**What you need to do:** Only a number is expected: how many lines in these records mention the word "linejoin"?

>>>

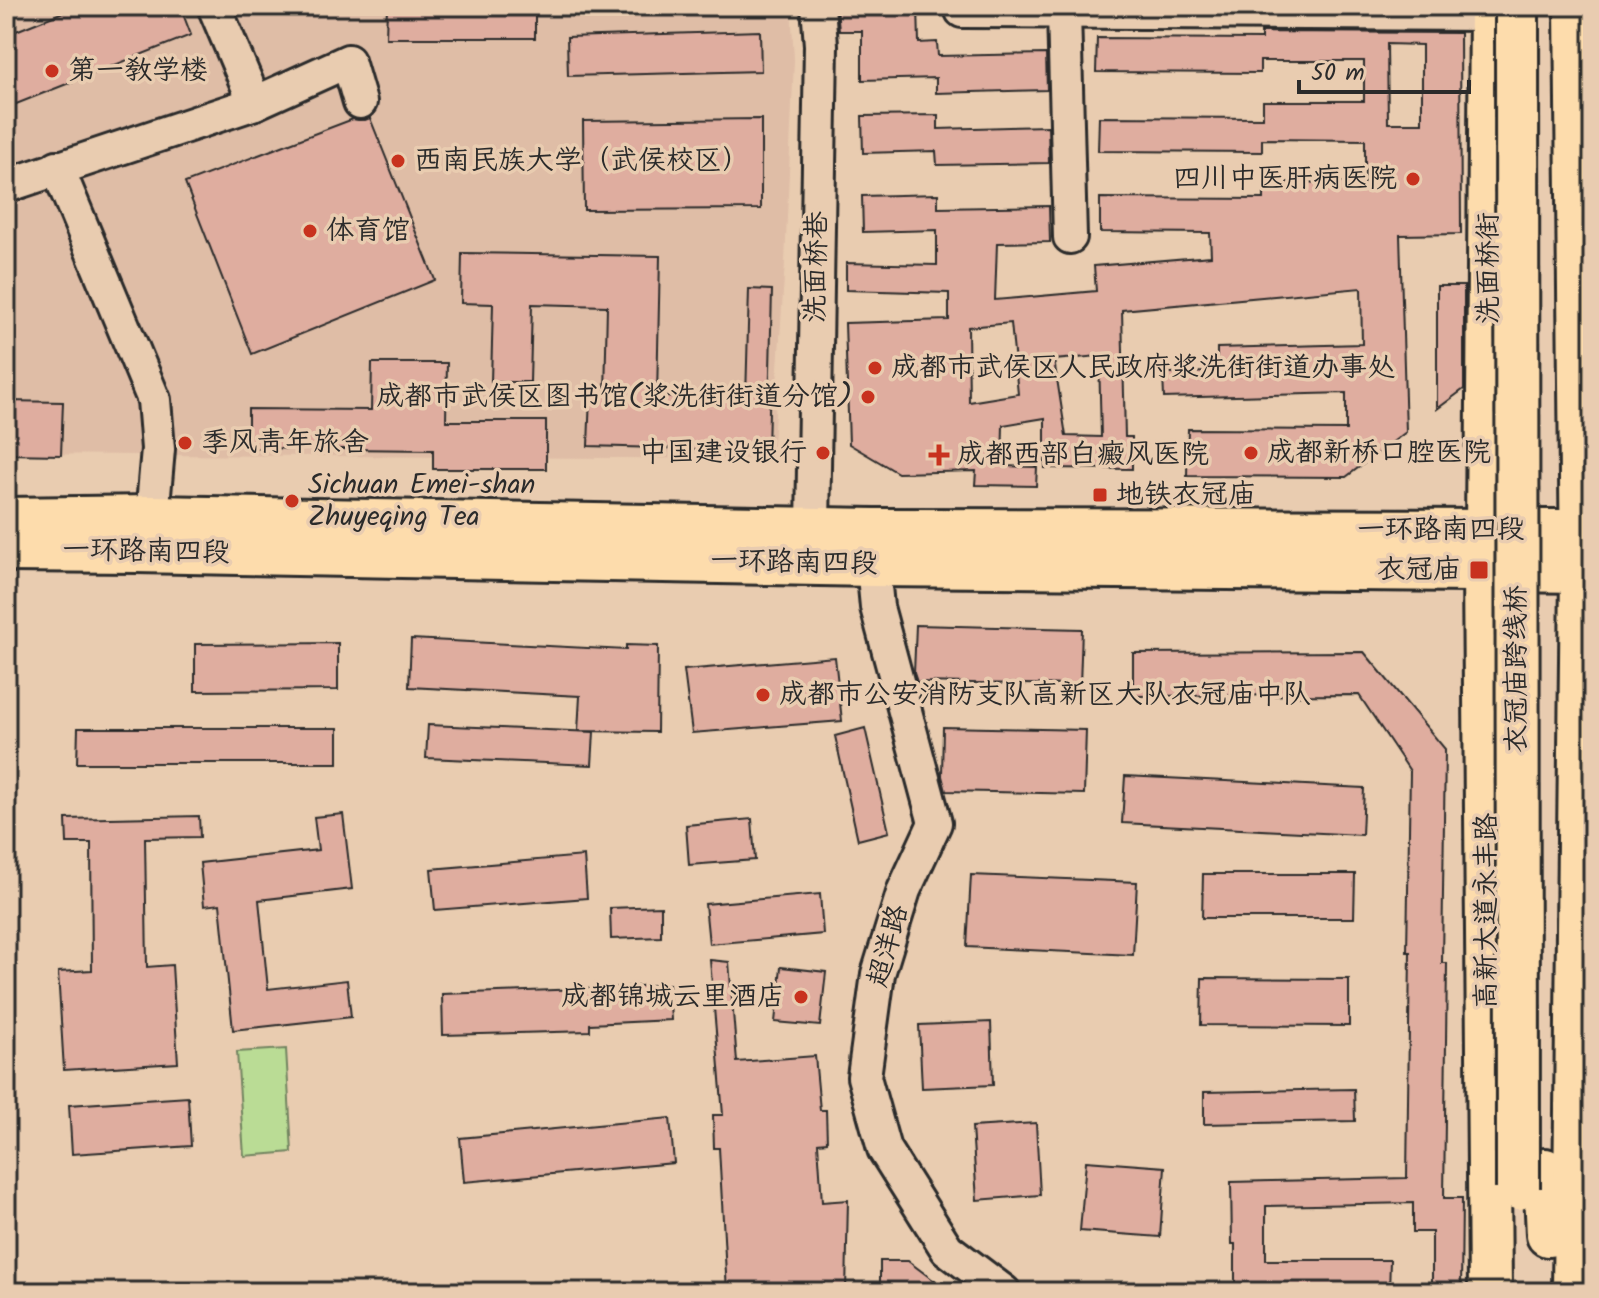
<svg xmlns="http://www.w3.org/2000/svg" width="1599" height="1298" font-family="Kalam,'LXGW WenKai TC',sans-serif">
	<rect width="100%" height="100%" fill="#e9ccb0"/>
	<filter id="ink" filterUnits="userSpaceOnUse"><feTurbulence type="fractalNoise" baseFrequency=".0125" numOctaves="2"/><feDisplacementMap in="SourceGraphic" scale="16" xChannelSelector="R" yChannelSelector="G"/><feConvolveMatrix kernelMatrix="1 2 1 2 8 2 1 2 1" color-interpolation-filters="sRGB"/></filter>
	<g filter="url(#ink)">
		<!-- built -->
		<polygon fill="#dfbda6" points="6,6 791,6 794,60 785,262 772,459 6,454"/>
		<!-- green -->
		<polygon fill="#badc95" stroke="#728460" stroke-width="2" points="286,1049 292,1152 244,1156 237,1052"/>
		<!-- building -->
		<g fill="#dfad9f" stroke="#2b2b2b" stroke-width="2" fill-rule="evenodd">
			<polygon points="78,6 180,6 191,35 6,108 6,35"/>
			<polygon points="387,6 535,6 535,38 386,38"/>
			<polygon points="837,6 918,6 919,43 937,42 938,56 1046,54 1047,90 936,93 936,78 862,80 862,31 839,31"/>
			<polygon points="760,31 761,71 568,76 567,37"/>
			<path d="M1261 32 1460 33 1461 234 1400 235 1406 432 1346 477 1187 476 1188 429 1346 430V393L1164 398 1163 373 1217 372V348L1362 344 1361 288 1122 310 1125 437H1132V469L1045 468V418L1003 425 1002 466 1037 467 1036 486 975 485 976 471 898 473 849 444 845 323 949 320V293L846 290V263L937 265V230L863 232 862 196 938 194V208L1049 206 1050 242 997 243 995 300 1096 291 1094 266 1211 256 1210 233 1100 232V198L1264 199V182L1365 183V140L1262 139V152L1098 151 1099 117 1263 118V101H1364V61H1260V73L1096 72 1097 38 1261 39ZM1387 44 1422 45V123H1388ZM1011 323 1018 394 969 402 968 327ZM1099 356 1101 437 1066 436 1054 360Z"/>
			<polygon points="938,115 938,129 1048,126 1049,163 937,165 936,151 863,153 862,116"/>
			<polygon points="370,118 435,280 252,354 185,183 353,119 365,120"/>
			<polygon points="761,119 761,209 584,210 583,121"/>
			<polygon points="462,253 660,256 657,397 746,399 749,289 772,290 768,451 588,446 590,395 605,395 607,306 532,304 530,382 491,382 493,304 461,303"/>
			<polygon points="1437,286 1464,286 1464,389 1437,409"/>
			<polygon points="372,363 447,363 446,421 546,421 546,469 433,469 433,450 248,448 248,409 371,410"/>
			<polygon points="6,401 63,402 61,455 6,454"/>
			<polygon points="916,625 1082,629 1080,685 917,682 914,673"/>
			<polygon points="411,639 626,650 626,645 658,646 657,732 578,731 580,696 409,687"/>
			<polygon points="338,643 338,690 195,691 195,644"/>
			<polygon points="1364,652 1445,749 1442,963 1447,963 1444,1198 1462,1198 1461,1292 1432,1292 1432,1232 1413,1232 1413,1203 1266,1206 1266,1260 1390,1260 1389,1292 1235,1292 1235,1244 1232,1244 1231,1182 1407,1178 1410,952 1407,952 1410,771 1359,695 1133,696 1133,653"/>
			<polygon points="835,657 842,721 692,733 684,670"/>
			<polygon points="428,725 594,732 592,765 426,758"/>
			<polygon points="943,727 1086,730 1084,794 946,791 942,776"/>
			<polygon points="78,728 338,728 338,763 77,763"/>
			<polygon points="865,728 889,832 858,840 835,736"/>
			<polygon points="1125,776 1364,788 1362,835 1122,823"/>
			<polygon points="343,814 352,889 259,900 268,989 347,980 351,1017 233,1030 220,904 204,906 200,863 318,850 314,817"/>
			<polygon points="199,816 200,837 145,838 147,967 172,965 178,1063 64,1070 58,972 92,970 91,843 67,843 66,819"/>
			<polygon points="752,819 755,860 689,865 686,825"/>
			<polygon points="584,856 587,898 435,910 431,869"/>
			<polygon points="1203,874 1355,874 1354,918 1202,918"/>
			<polygon points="971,875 1137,882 1133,955 967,947"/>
			<polygon points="820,894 823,934 709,944 705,904"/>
			<polygon points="661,906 661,937 611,939 610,908"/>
			<polygon points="710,960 729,962 737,1062 815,1056 820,1110 826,1110 827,1142 818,1143 822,1202 848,1200 846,1292 727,1292 719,1148 714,1148 713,1115 723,1115"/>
			<polygon points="781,967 826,972 820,1026 775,1022"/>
			<polygon points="1202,978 1349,979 1349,1026 1201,1025"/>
			<polygon points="669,984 671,1020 590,1024 590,1031 443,1035 442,994 610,988"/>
			<polygon points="991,1022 993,1085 922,1088 919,1025"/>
			<polygon points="1354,1089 1355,1121 1204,1124 1204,1092"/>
			<polygon points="188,1097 191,1146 72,1154 69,1105"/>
			<polygon points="670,1118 674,1163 464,1182 460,1138"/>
			<polygon points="1036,1123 1040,1195 977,1200 972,1127"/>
			<polygon points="1086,1161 1165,1167 1160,1237 1080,1231"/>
			<polygon points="880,1261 908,1261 949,1292 880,1292"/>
		</g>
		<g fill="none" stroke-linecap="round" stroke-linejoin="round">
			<!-- minor casing -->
			<g stroke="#2b2b2b" stroke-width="38">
				<g id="minor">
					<polyline points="214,6 255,103"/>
					<polyline points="962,11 1491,14"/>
					<polyline points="1064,12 1070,237"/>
					<polyline points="57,167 154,400 158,449 152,517"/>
					<polyline points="6,186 255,103 348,61 360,102"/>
					<polyline points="813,528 821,45 818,6"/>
					<polyline points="873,565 877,607 935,823 904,890 878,974 864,1077 884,1149 947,1249 1004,1292"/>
				</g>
			</g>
			<!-- major casing -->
			<g stroke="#2b2b2b" stroke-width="48">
				<g id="major">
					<polyline points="6,519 152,517 874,530 1593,531"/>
					<polyline points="6,550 136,551 873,565 1593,571"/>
					<polyline points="1545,1170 1548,1235"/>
					<polyline points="1490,1292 1484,571 1487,530 1491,6"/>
					<polyline points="1574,1292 1582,571 1576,6"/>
				</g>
			</g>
			<!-- minor -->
			<use href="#minor" stroke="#e9ccb0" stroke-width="32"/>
			<!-- major -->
			<use href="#major" stroke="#fddcac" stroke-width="42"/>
			<!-- major-bridge casing -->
			<g stroke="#2b2b2b" stroke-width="48" stroke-linecap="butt">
				<polyline id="major-bridge" points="1517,6 1518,1188"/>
			</g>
			<!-- major-bridge -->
			<use href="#major-bridge" stroke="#fddcac" stroke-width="42"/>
		</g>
	</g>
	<!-- markers -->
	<g fill="#c8321e" stroke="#e9ccb0" stroke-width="3">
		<circle cx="52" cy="71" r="8"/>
		<circle cx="398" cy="161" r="8"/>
		<circle cx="1413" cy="179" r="8"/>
		<circle cx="310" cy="231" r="8"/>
		<circle cx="875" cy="368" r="8"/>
		<circle cx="868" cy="397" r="8"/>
		<circle cx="185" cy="443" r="8"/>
		<circle cx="823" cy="453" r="8"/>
		<circle cx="1251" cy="453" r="8"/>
		<path d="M935 443h8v8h8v8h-8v8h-8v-8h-8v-8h8z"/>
		<rect x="1092" y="487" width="16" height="16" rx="4"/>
		<circle cx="292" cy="501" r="8"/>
		<rect x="1469" y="560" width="20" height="20" rx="4"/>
		<circle cx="763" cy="695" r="8"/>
		<circle cx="801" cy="997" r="8"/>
	</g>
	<g text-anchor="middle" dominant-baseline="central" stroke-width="7" stroke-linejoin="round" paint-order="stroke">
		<!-- poi labels -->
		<g font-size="28" fill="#2b2b2b" stroke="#e9ccb0" text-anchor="start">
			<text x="68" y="71">第一教学楼</text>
			<text x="414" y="161">西南民族大学（武侯校区）</text>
			<text x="1397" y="179" text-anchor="end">四川中医肝病医院</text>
			<text x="326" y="231">体育馆</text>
			<text x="891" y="368">成都市武侯区人民政府浆洗街街道办事处</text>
			<text x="852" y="397" text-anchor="end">成都市武侯区图书馆(浆洗街街道分馆)</text>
			<text x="201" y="443">季风青年旅舍</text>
			<text x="807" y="453" text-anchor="end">中国建设银行</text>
			<text x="1267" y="453">成都新桥口腔医院</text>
			<text x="957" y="455">成都西部白癜风医院</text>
			<text x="308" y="485">Sichuan Emei-shan<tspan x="308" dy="32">Zhuyeqing Tea</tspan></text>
			<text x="1116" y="495">地铁衣冠庙</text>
			<text x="1461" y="570" text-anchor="end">衣冠庙</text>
			<text x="779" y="695">成都市公安消防支队高新区大队衣冠庙中队</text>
			<text x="785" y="997" text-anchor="end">成都锦城云里酒店</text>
		</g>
		<!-- street labels -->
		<g font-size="28" fill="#2b2b2b" stroke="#e9ccb0">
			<text transform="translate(817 267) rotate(-89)">洗面桥巷</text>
			<text transform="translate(1489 268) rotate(-90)">洗面桥街</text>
			<text x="1441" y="530">一环路南四段</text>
			<text transform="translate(146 552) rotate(1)">一环路南四段</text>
			<text transform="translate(794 563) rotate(1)">一环路南四段</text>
			<text transform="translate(1517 669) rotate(-90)">衣冠庙跨线桥</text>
			<text transform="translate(1487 911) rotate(-90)">高新大道永丰路</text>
			<text transform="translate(889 946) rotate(-75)">超洋路</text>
		</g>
	</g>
	<!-- margin -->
	<rect width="1599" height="1298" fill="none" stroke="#e9ccb0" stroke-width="32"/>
	<rect x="16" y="16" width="1567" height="1266" fill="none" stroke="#2b2b2b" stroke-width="3" filter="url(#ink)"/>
	<!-- scale -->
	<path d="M1299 80v12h170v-12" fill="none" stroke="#2b2b2b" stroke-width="4"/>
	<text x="1311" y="80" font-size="24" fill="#2b2b2b" stroke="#e9ccb0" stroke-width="6" paint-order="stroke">50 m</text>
</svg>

<<<

**Task result:** 2